Meta Stock Is a ‘Best Idea’ After Slump. Why It Can Gain 50%.
Nov 13, 2025 09:33:00 -0500 by Nate Wolf | #Media #Street NotesMeta stock has taken a beating since its earnings were disclosed last month. (Dreamstime)
Key Points
- Meta Platforms stock has dropped 19% since its Oct.] 28 earnings report, which revealed shrinking margins. Management raised its forecast of AI spending.
- Wedbush Securities added Meta to its “Best Ideas” list with an Outperform rating and a $920 price target.
- Meta’s AI strategy includes paying large amounts to hire researchers from OpenAI, Anthropic, and Google DeepMind.
Meta Platforms stock, now in a post-earnings hole, is a top pick at Wedbush Securities.
Shares have dropped 19% since Meta reported mixed quarterly earnings on Oct. 28. Management disclosed shrinking margins and raised its forecast for spending on artificial-intelligence data centers for a third time this year.
The company has opted for a capital-intensive AI strategy, while also hiring dozens of AI researchers from OpenAI, Anthropic, and Alphabet’s Google DeepMind with huge pay packets.
While investors have grown wary of the company’s rising costs, Wedbush Securities, which is known for being positive about all things AI, couldn’t be less worried. The firm added Meta to its “Best Ideas” list in a research note Thursday, reiterating an Outperform rating and a $920 price target for the stock.
“At this point in the cycle, we think the spending has been justified,” the Wedbush team wrote. “With the infusion of AI capabilities across the company’s ad stack and content recommendation engines already driving tangible results.”

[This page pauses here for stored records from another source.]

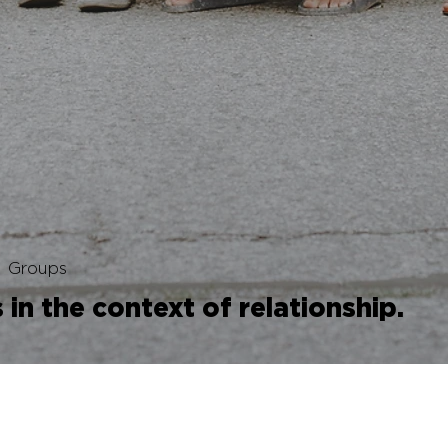
Groups
in the context of relationship.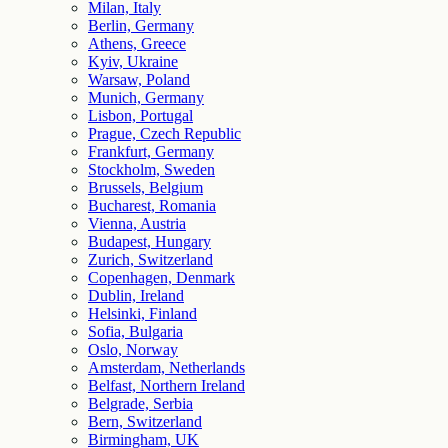
Milan, Italy
Berlin, Germany
Athens, Greece
Kyiv, Ukraine
Warsaw, Poland
Munich, Germany
Lisbon, Portugal
Prague, Czech Republic
Frankfurt, Germany
Stockholm, Sweden
Brussels, Belgium
Bucharest, Romania
Vienna, Austria
Budapest, Hungary
Zurich, Switzerland
Copenhagen, Denmark
Dublin, Ireland
Helsinki, Finland
Sofia, Bulgaria
Oslo, Norway
Amsterdam, Netherlands
Belfast, Northern Ireland
Belgrade, Serbia
Bern, Switzerland
Birmingham, UK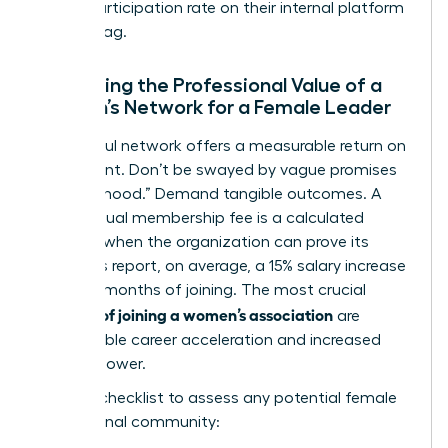
active participation rate on their internal platform
is a red flag.
Evaluating the Professional Value of a
Woman’s Network for a Female Leader
A powerful network offers a measurable return on
investment. Don’t be swayed by vague promises
of “sisterhood.” Demand tangible outcomes. A
$600 annual membership fee is a calculated
expense when the organization can prove its
members report, on average, a 15% salary increase
within 18 months of joining. The most crucial
benefits of joining a women’s association
are
quantifiable career acceleration and increased
earning power.
Use this checklist to assess any potential female
professional community: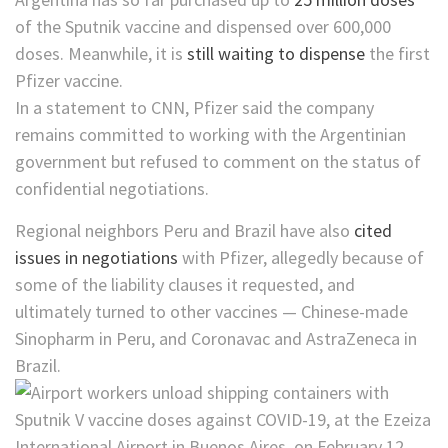
of the Sputnik vaccine and dispensed over 600,000
doses. Meanwhile, it is
still waiting to dispense
the first
Pfizer vaccine.
In a statement to CNN, Pfizer said the company
remains committed to working with the Argentinian
government but refused to comment on the status of
confidential negotiations.
Regional neighbors Peru and Brazil have also
cited
issues in negotiations
with Pfizer, allegedly because of
some of the liability clauses it requested, and
ultimately turned to other vaccines — Chinese-made
Sinopharm in Peru, and Coronavac and AstraZeneca in
Brazil.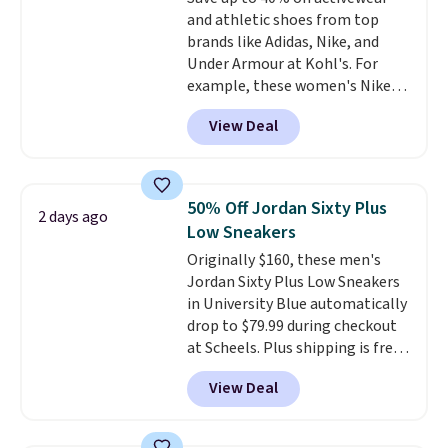
members also score free
and athletic shoes from top
shipping with the benefit of
brands like Adidas, Nike, and
having 60 days to return them
Under Armour at Kohl's. For
should you need a different size.
example, these women's Nike
Pacific Shoes in White drop from
View Deal
$80 to $44. All other stores are
charging $60 or more for this
popular style. Also save 40% on
this women's Adidas 3-Stripes
50% Off Jordan Sixty Plus
2 days ago
Fleece Full-Zip Hoodie in Black
Low Sneakers
or Glow Blue, drops from $60 to
Originally $160, these men's
$36. Spend $50 to get free
Jordan Sixty Plus Low Sneakers
shipping, or it adds $8.95
in University Blue automatically
otherwise. Select items can be
drop to $79.99 during checkout
ordered online and picked up for
at Scheels. Plus shipping is free.
free in store.
Nearly all other stores are
View Deal
charging over $100 for this
style, and it's the lowest price
we've seen to date on these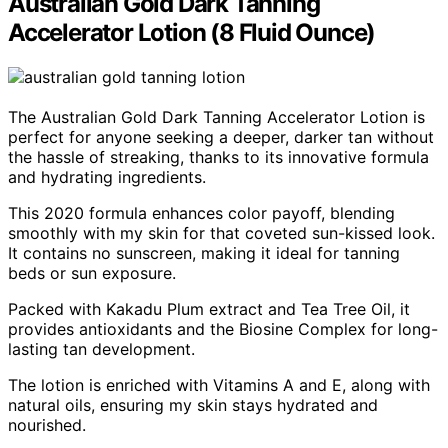
Australian Gold Dark Tanning
Accelerator Lotion (8 Fluid Ounce)
The Australian Gold Dark Tanning Accelerator Lotion is
perfect for anyone seeking a deeper, darker tan without
the hassle of streaking, thanks to its innovative formula
and hydrating ingredients.
This 2020 formula enhances color payoff, blending
smoothly with my skin for that coveted sun-kissed look.
It contains no sunscreen, making it ideal for tanning
beds or sun exposure.
Packed with Kakadu Plum extract and Tea Tree Oil, it
provides antioxidants and the Biosine Complex for long-
lasting tan development.
The lotion is enriched with Vitamins A and E, along with
natural oils, ensuring my skin stays hydrated and
nourished.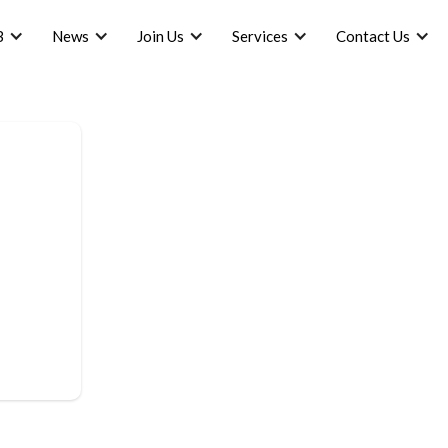
B
News
Join Us
Services
Contact Us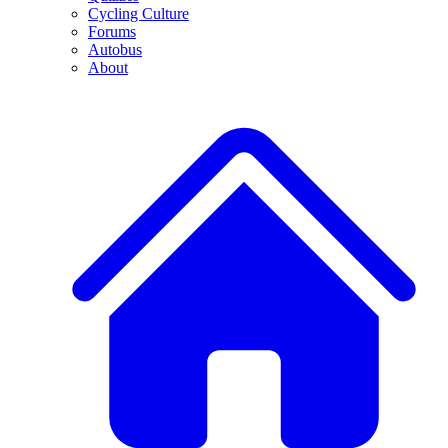
Cycling Culture
Forums
Autobus
About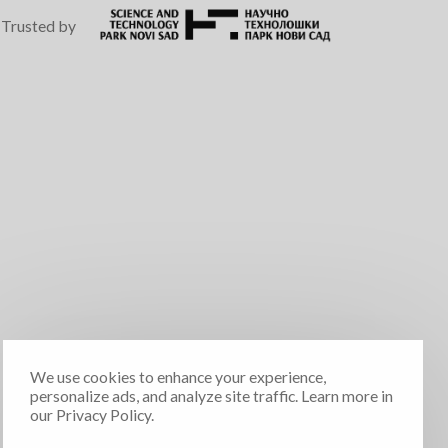
Trusted by
We use cookies to enhance your experience,
personalize ads, and analyze site traffic. Learn more in
our Privacy Policy.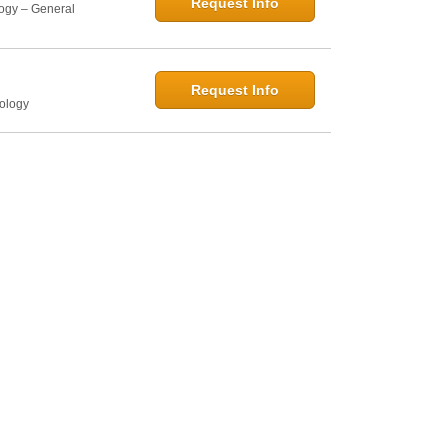
Request Info
logy – General
Request Info
hology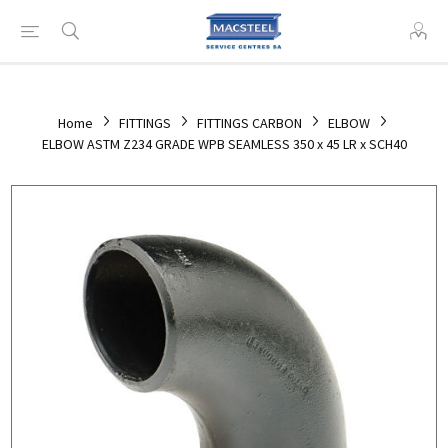
Home
FITTINGS
FITTINGS CARBON
ELBOW
ELBOW ASTM Z234 GRADE WPB SEAMLESS 350 x 45 LR x SCH40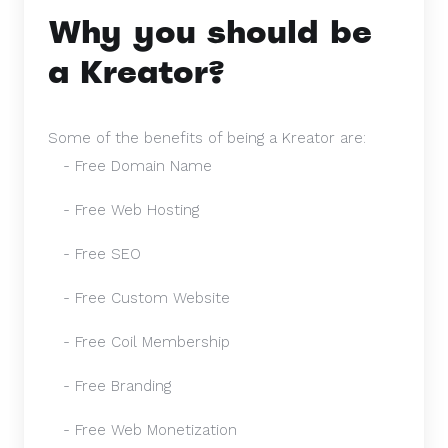
Why you should be
a Kreator?
Some of the benefits of being a Kreator are:
- Free Domain Name
- Free Web Hosting
- Free SEO
- Free Custom Website
- Free Coil Membership
- Free Branding
- Free Web Monetization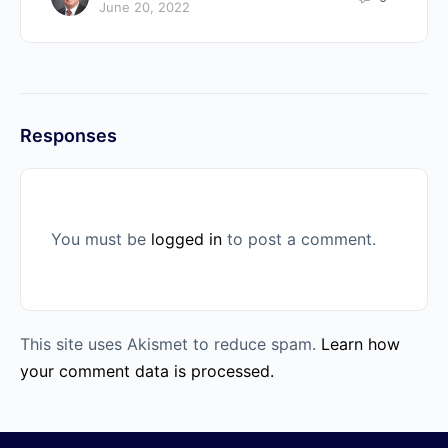
June 20, 2022
Responses
You must be
logged in
to post a comment.
This site uses Akismet to reduce spam.
Learn how
your comment data is processed.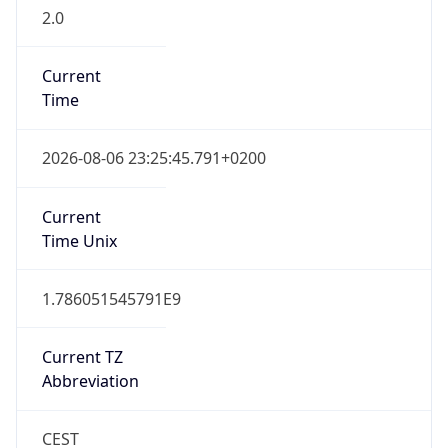
2.0
Current
Time
2026-08-06 23:25:45.791+0200
Current
Time Unix
1.786051545791E9
Current TZ
Abbreviation
CEST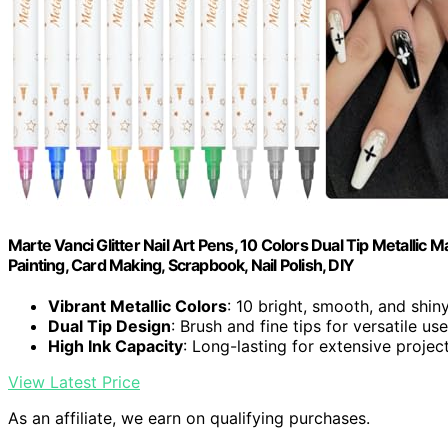
Marte Vanci Glitter Nail Art Pens, 10 Colors Dual Tip Metallic
Painting, Card Making, Scrapbook, Nail Polish, DIY
Vibrant Metallic Colors
: 10 bright, smooth, and shin
Dual Tip Design
: Brush and fine tips for versatile use
High Ink Capacity
: Long-lasting for extensive projec
View Latest Price
As an affiliate, we earn on qualifying purchases.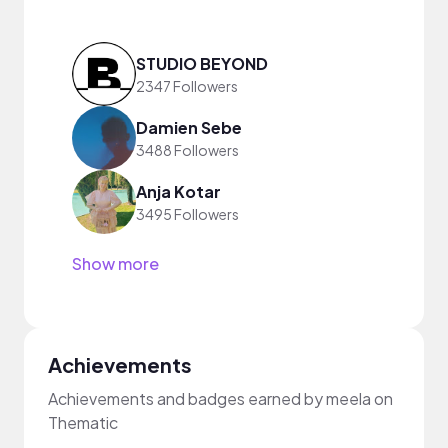
STUDIO BEYOND
2347 Followers
Damien Sebe
3488 Followers
Anja Kotar
3495 Followers
Show more
Achievements
Achievements and badges earned by meela on
Thematic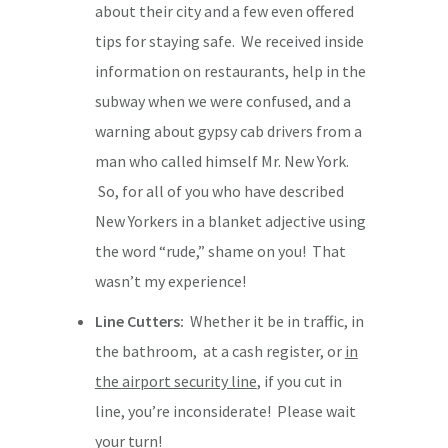
about their city and a few even offered
tips for staying safe. We received inside
information on restaurants, help in the
subway when we were confused, and a
warning about gypsy cab drivers from a
man who called himself Mr. New York.
So, for all of you who have described
New Yorkers in a blanket adjective using
the word “rude,” shame on you! That
wasn’t my experience!
Line Cutters:
Whether it be in traffic, in
the bathroom, at a cash register, or
in
the airport security line
, if you cut in
line, you’re inconsiderate! Please wait
your turn!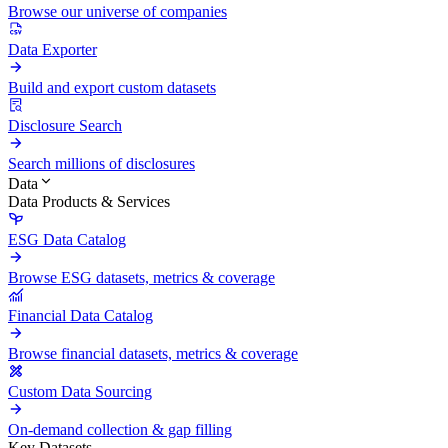
Browse our universe of companies
Data Exporter
Build and export custom datasets
Disclosure Search
Search millions of disclosures
Data
Data Products & Services
ESG Data Catalog
Browse ESG datasets, metrics & coverage
Financial Data Catalog
Browse financial datasets, metrics & coverage
Custom Data Sourcing
On-demand collection & gap filling
Key Datasets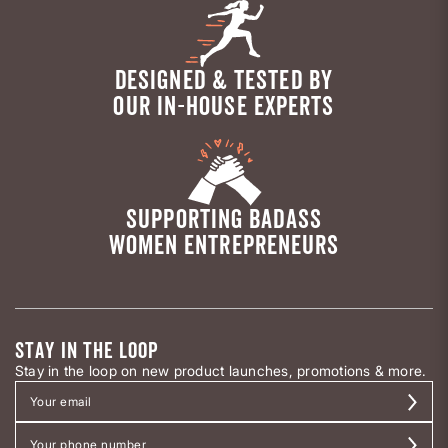
DESIGNED & TESTED BY
OUR IN-HOUSE EXPERTS
SUPPORTING BADASS
WOMEN ENTREPRENEURS
STAY IN THE LOOP
Stay in the loop on new product launches, promotions & more.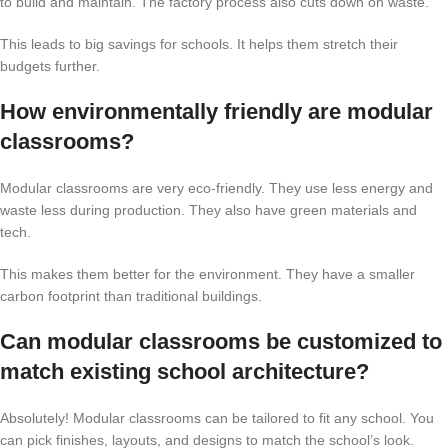
to build and maintain. The factory process also cuts down on waste.
This leads to big savings for schools. It helps them stretch their
budgets further.
How environmentally friendly are modular
classrooms?
Modular classrooms are very eco-friendly. They use less energy and
waste less during production. They also have green materials and
tech.
This makes them better for the environment. They have a smaller
carbon footprint than traditional buildings.
Can modular classrooms be customized to
match existing school architecture?
Absolutely! Modular classrooms can be tailored to fit any school. You
can pick finishes, layouts, and designs to match the school’s look.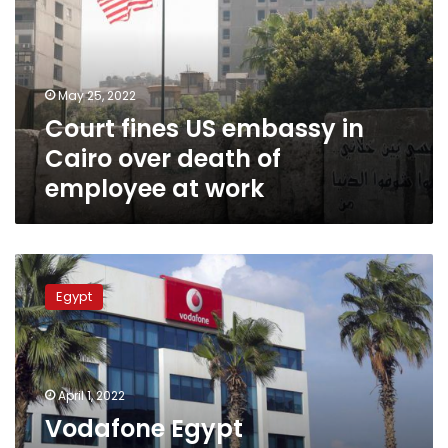
in
Cairo
over
death
May 25, 2022
of
Court fines US embassy in
employee
at
Cairo over death of
work
employee at work
Vodafone
Egypt
Egypt
compensates
customers
for
Wednesday’s
network
April 1, 2022
malfunction
Vodafone Egypt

Meta stock was up 0.2% to $610 in premarket trading Thursday. Wedbush’s price target—among the highest on the Street—would represent a 51% gain from here.
Wedbush said Meta’s decisions signal robust demand and a commitment to its longer-term objectives. And the recent earnings result, the firm argued, showed strong growth in advertising, positive steps on AI and Superintelligence Labs projects, as well as momentum from new hardware such as AI glasses.
The stock now trades at around 21 times the earnings per share expected over the next 12 months, compared with 26 times for Alphabet.
After its recent pullback, Meta has “limited downside,” Wedbush argued. Most analysts agree. Of the 73 firms tracked by FactSet, 88% have Buy ratings, or the equivalent, on Meta stock.
“Meta is continuing to ramp its spend on AI resources which is primarily coming in the form of compute and talent, both of which management believes is key they remain ahead of their competitors on,” wrote D.A. Davidson’s Gil Luria in a post-earnings research note.
D.A. Davidson maintained an $825 price target and Buy rating following the results.